The Christmas story isn’t just about a cute baby born in a manger, but about the birth of a radical. We only celebrate
Christmas knowing the outcome; that this cute little baby grows up to be a preacher who gets murdered by the state. And in his murder we get left with a message of wholeness; of understanding that none of us are free until all of us are free. This message isn’t just about spiritual freedom but about freedom from oppression of all kinds; whether it be political, economic, or familial.
And change, it seems, always comes about through struggling together. From one person touching and influencing another. When Jesus refused to come outside to talk to his mother she could have written him off, cut ties with him and walked away. But she didn’t. Instead she showed up to be with her son when he needed her. It may seem strange to be mixing the personal story of Jesus and Mary with the political story of his public life and death, but the reality is that the two are always mixed. We carry our families with us for good and ill as we make our way through the world. And sometimes the most politically powerful thing you can do is to be who you are with your family.
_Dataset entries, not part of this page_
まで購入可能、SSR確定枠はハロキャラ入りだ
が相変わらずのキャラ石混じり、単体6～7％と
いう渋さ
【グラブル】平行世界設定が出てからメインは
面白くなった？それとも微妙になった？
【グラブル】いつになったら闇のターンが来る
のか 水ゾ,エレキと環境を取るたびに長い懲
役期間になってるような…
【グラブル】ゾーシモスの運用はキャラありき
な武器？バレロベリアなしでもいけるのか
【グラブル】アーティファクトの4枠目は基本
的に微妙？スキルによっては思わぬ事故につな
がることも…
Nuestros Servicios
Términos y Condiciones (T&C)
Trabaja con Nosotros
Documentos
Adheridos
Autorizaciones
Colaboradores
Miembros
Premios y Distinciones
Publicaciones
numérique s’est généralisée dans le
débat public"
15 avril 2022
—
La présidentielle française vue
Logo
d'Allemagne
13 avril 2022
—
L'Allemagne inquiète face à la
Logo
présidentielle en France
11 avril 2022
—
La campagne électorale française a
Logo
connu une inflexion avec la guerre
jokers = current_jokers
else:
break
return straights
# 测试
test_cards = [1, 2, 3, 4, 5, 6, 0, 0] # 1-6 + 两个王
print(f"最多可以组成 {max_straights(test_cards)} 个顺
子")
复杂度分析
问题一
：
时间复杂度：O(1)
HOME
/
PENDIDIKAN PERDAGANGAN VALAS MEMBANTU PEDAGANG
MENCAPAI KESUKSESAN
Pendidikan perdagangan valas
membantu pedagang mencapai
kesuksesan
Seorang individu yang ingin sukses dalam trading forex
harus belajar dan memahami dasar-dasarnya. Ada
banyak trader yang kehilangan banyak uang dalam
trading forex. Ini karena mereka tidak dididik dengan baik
Sometimes it seems like it would be easier to stay with the
picture of the mother and child. It would be easier for our children to remain babies, it would be easier for us to have not formed our own opinions that differ from the ones our parents hold. But if we stay with only the wonder of birth, we miss out on the wonder of growing and struggling together. We miss the power of movement.
I have no idea who my sister will grow up to be. My only hope is that I can get out of the way enough to allow her to become whoever she is meant to be. And in doing that I hope that she will challenge me to be who I am meant to be. That by being in relationship we challenge each other to open up and be our best selves. That even in struggle we allow the light to break through and the wonder that is love to hold us together.